When last I wrote to you, I was wrangling chickens and Labradors in a very different season. It was late summer and the grass was still green, but now as I look out my window, the weather has turned gray and sleety. On the farm, we are watching the corn every day, wondering when the farmers will begin the harvest. This is an uncertain season in Minnesota and the uncertainty in the weather has me thinking about the ways in which we mark time, especially as Working Preachers. The lectionary year is an interesting calendar to me because of the way in which it incorporates both fixed dates (Christmas) and variable dates (Easter). Sometimes we blur the difference between the two; even though Reformation Day technically falls on October 31st, many churches choose to make it a movable festival by celebrating it on the closest Sunday on or before that date.
Because of the choice to make Reformation Day a moveable feast, I have been contemplating the readings assigned to that celebration.
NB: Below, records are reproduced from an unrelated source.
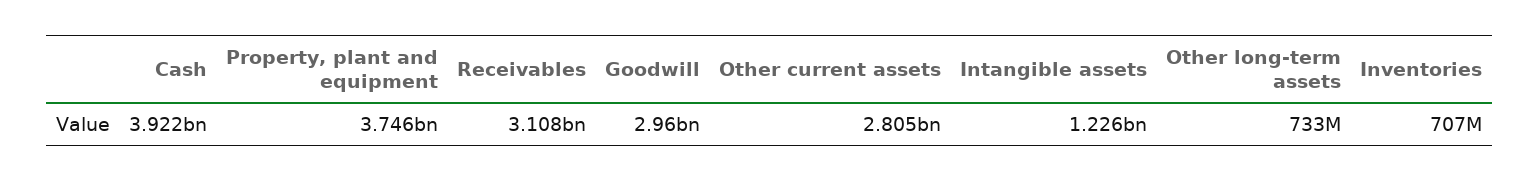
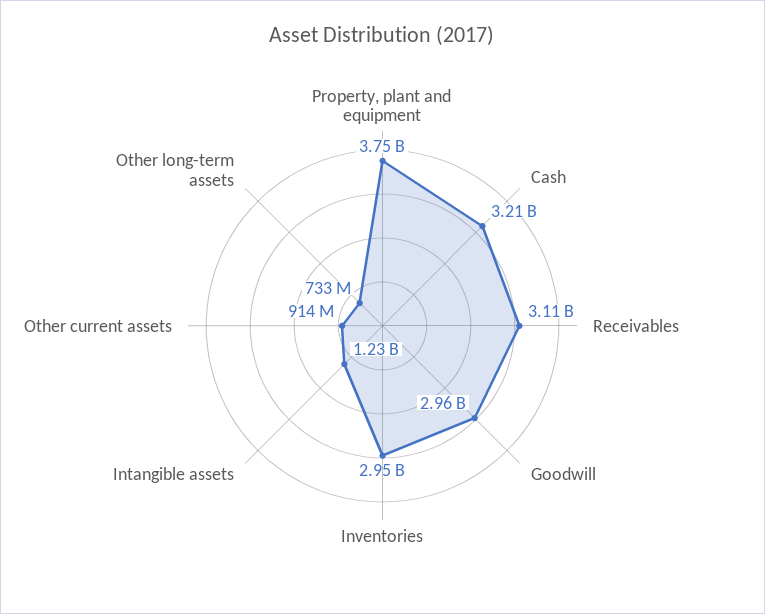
  {
-   "Cash": 3922000000,
+   "Cash": 3210000000,
    "Property, plant and equipment": 3746000000,
    "Receivables": 3108000000,
    "Goodwill": 2960000000,
-   "Other current assets": 2805000000,
+   "Other current assets": 914000000,
    "Intangible assets": 1226000000,
    "Other long-term assets": 733000000,
-   "Inventories": 707000000
+   "Inventories": 2950000000
  }

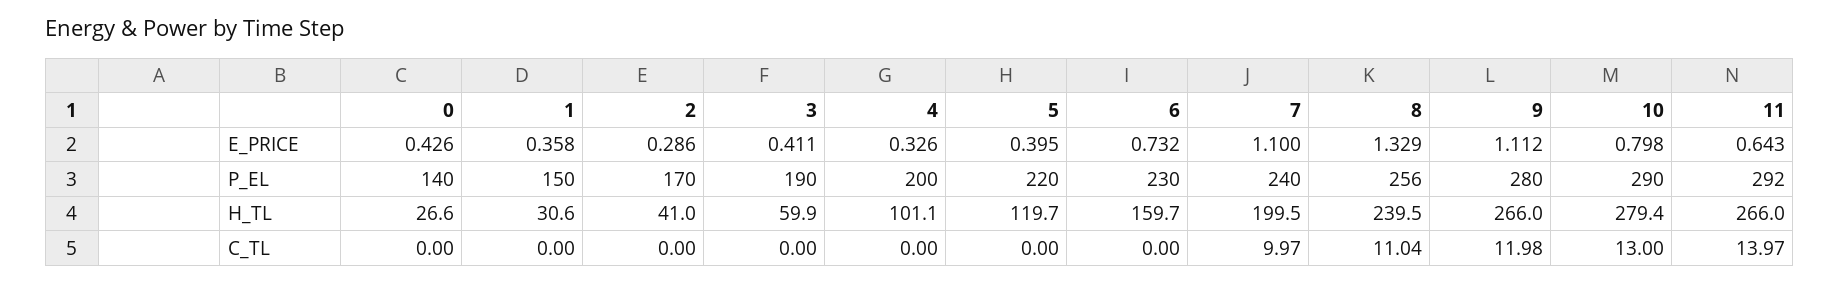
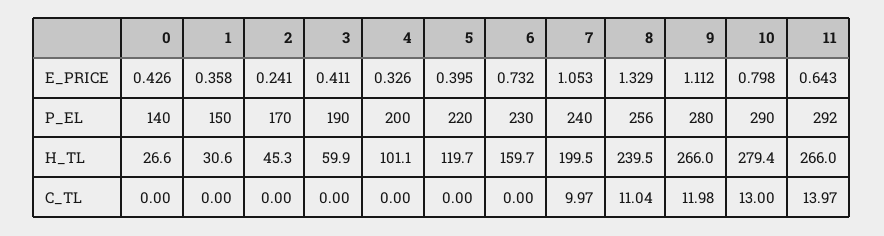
  {
    "0": {
      "E_PRICE": 0.426,
      "P_EL": 140,
      "H_TL": 26.6,
      "C_TL": 0
    },
    "1": {
      "E_PRICE": 0.358,
      "P_EL": 150,
      "H_TL": 30.6,
      "C_TL": 0
    },
    "2": {
-     "E_PRICE": 0.286,
+     "E_PRICE": 0.241,
      "P_EL": 170,
-     "H_TL": 41,
+     "H_TL": 45.3,
      "C_TL": 0
    },
    "3": {
      "E_PRICE": 0.411,
      "P_EL": 190,
      "H_TL": 59.9,
      "C_TL": 0
    },
    "4": {
      "E_PRICE": 0.326,
      "P_EL": 200,
      "H_TL": 101.1,
      "C_TL": 0
    },
    "5": {
      "E_PRICE": 0.395,
      "P_EL": 220,
      "H_TL": 119.7,
      "C_TL": 0
    },
    "6": {
      "E_PRICE": 0.732,
      "P_EL": 230,
      "H_TL": 159.7,
      "C_TL": 0
    },
    "7": {
-     "E_PRICE": 1.1,
+     "E_PRICE": 1.053,
      "P_EL": 240,
      "H_TL": 199.5,
      "C_TL": 9.97
    },
    "8": {
      "E_PRICE": 1.329,
      "P_EL": 256,
      "H_TL": 239.5,
      "C_TL": 11.04
    },
    "9": {
      "E_PRICE": 1.112,
      "P_EL": 280,
      "H_TL": 266,
      "C_TL": 11.98
    },
    "10": {
      "E_PRICE": 0.798,
      "P_EL": 290,
      "H_TL": 279.4,
      "C_TL": 13
    },
    "11": {
      "E_PRICE": 0.643,
      "P_EL": 292,
      "H_TL": 266,
      "C_TL": 13.97
    }
  }

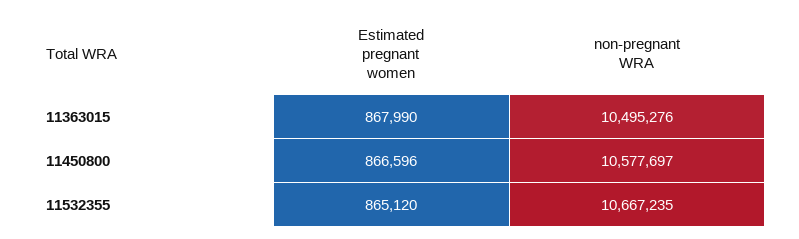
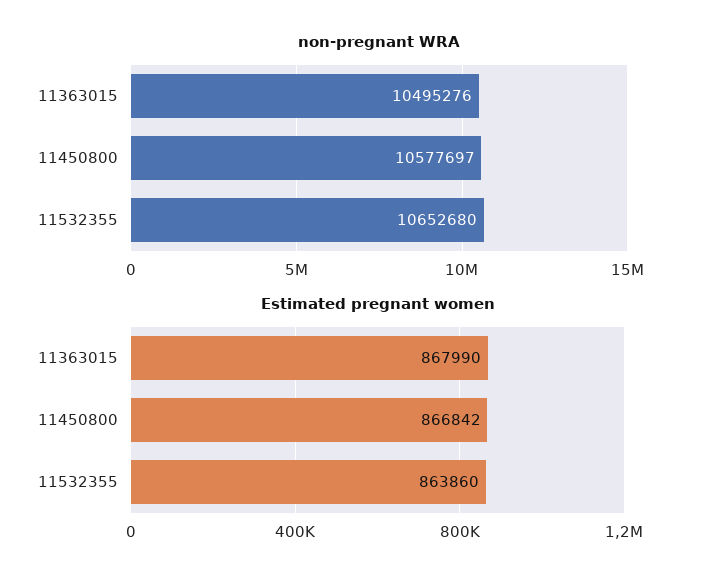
  {
    "Estimated pregnant women": {
      "11363015": 867990,
-     "11450800": 866596,
+     "11450800": 866842,
-     "11532355": 865120
+     "11532355": 863860
    },
    "non-pregnant WRA": {
      "11363015": 10495276,
      "11450800": 10577697,
-     "11532355": 10667235
+     "11532355": 10652680
    }
  }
In particular, Psalm 46 has caught my eye for the way in which the Psalmist meditates on the problem of timing. Just as the farm has inspired me to meditate on the difference between fixed times and variable times, Psalm 46 has inspired me to meditate on the timing of God.
To begin with, the Psalmist notes that the psalm is directed to those who live in times of trouble, times when the mountains quake and nations are in an uproar. My wife and I have been watching the Lord of the Rings movies again, and a constant refrain throughout them has been the characters lamenting that they live in such evil times. Though I sometimes have an impulse to say that “it could be worse,” the truth is that evil times are all too common. The Psalmist writes to the people of God in all such times: “God is our refuge and strength, an ever-present help in trouble” (Psalm 46:2). There is a certainty in the Psalm, like the certainty that Christmas will always be on the 25th of December. God is ever-present in our trouble and God will help when the morning dawns (46:5). It is a comfort to me and I hope that it is a comfort and inspiration to you to know that the time that God helps is now.
But the certainty of the Psalmist contrasts with a more variable sense of timing. In Psalm 46, we read that God “makes wars cease to the ends of earth; he breaks the bow, and shatters the spear; he burns the shields with fire” (46:9). This is a gospel promise, but as we look at our weary world, the question bubbles up: when? When will wars cease to the ends of the earth? When will all bows be broken and spears shattered? So much of our Christian lives and ministries are lived in the tension between the certainty that God is a help in our present time of trouble and the uncertainty of when God’s peaceable kingdom will finally come to pass.
Reflecting on this tension in preparation for Reformation day brought to mind two of Martin Luther’s hymns, each of which addresses a different aspect of God’s timing. Perhaps the more famous of the two, A Mighty Fortress is our God is actually based on Psalm 46. The hymn has been translated into English many times, but one popular translation captures the feeling of certainty contained in the first lines of the psalm: “A mighty fortress is our God, a bulwark never failing: Our helper He, amid the flood of mortal ills prevailing.” Through language of fortress and bulwark, the hymn proclaims God’s present help. Another hymn of Luther, however, captures a different spirit. Out of the Depths, based on Psalm 130, contains the lines “My soul is waiting on the Lord as one who waits for morning.” Now at first glance, waiting for dawn may seem more certain than variable. It is true that in the modern world, with the ubiquity of clocks, we can quantify the time until morning. But for the medieval person, alone in the dark, when the sun would rise was a much more uncertain proposition. Together these two hymns paint a picture of the paradox that God is our present fortress and helper, and yet, we still wait for the day of the Lord to dawn.
Dear Working Preacher, in this time of seasonal transition, I hope that you can hold these two promises together. The Lord is our help right now and the Lord will do even greater things. May the knowledge of the former give you hope for the latter.